Thank you all for your great suggestions! Luckily, (or maybe not) my booth is indoors so people are not fighting the sun. I do think the plant and veggie folks set up outside have a bit of advantage though. Sometimes I do know that people may not want to walk all the way back to the crafts section...on the very back wall...BUT, I ordered a new banner, fairly big, with my farm name and a big picture of one of my does with a couple of kids, and will hang that on the wall above my booth. My vendor neighbors did that and it really looked good. People should be able to read it when they first walk in and I'm the only goat milk soaper there. 

I am able to have my display set up permantly.
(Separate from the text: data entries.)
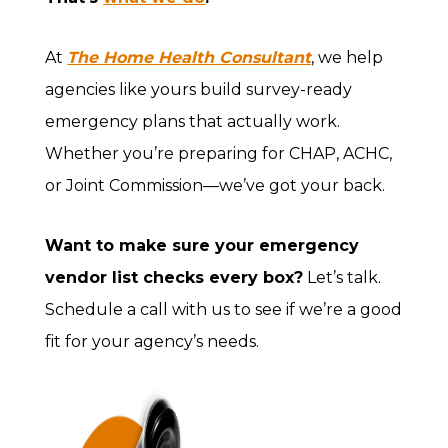
At
The Home Health Consultant
, we help
agencies like yours build survey-ready
emergency plans that actually work.
Whether you’re preparing for CHAP, ACHC,
or Joint Commission—we’ve got your back.
Want to make sure your emergency
vendor list checks every box?
Let’s talk.
Schedule a call with us to see if we’re a good
fit for your agency’s needs.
I just leave it covered during the week, which is nice so I won't be rushed to get everything set up, and I can make improvements each time. I do find that talking to folks helps a lot. I learned that while trimming horses. I can talk to anyone about anything. I never stop. It's a learned thing that probably drives my boyfriend crazy, but seems to help with my businesses. 

I plan to bring a book with pictures, especially of the babies. 

I had one table pulled around for an L shape. I found that people did not step around the table, so put them back in a straight line..but I have to duck under the table to get behind them. They are simply too close together. Maybe they'll fix that this week. 

A stool sounds like a good idea. I have one I could take. The chairs are much too short, although I do stand most of the time. 

Thanks again for your great suggestions. I doubled my income this weekend! Well, doubling it still didn't get me much money, but I did better than some other folks. I did have a customer waiting for me when the doors opened up. That was cool. One of my herd share folks has offered to set up a booth at her local farmers market and sell my products. I guess that means I really need to get busy making more soap!


----------



## a4patch (Oct 7, 2009)

Jenny, do you have any picts you could post?


----------



## Jenny M (Nov 21, 2009)

I don't seem to be able to resize correctly to post but here's a link to a flickr set. I included a corner set up where I could a table on both aisles. The outside one is a simple set up & the one I'm going to do for the F Ms this season. May get a bigger sign board, tho. The other photo is a display in one of the shops. The owner found this antique shaving stand & the paint exactly matched my labels so he just left it as is. 
http://www.flickr.com/photos/[email protected]/sets/72157624040805122/

Hope this works.
Jenny


----------



## adillenal (Feb 6, 2009)

Outside I set up with an L so people can walk in and they easily do that just to get out of the sun.
I get a lot of lookers on really hot days. I think they just want a respite from the heat. 
Inside I set up flush across the front.


----------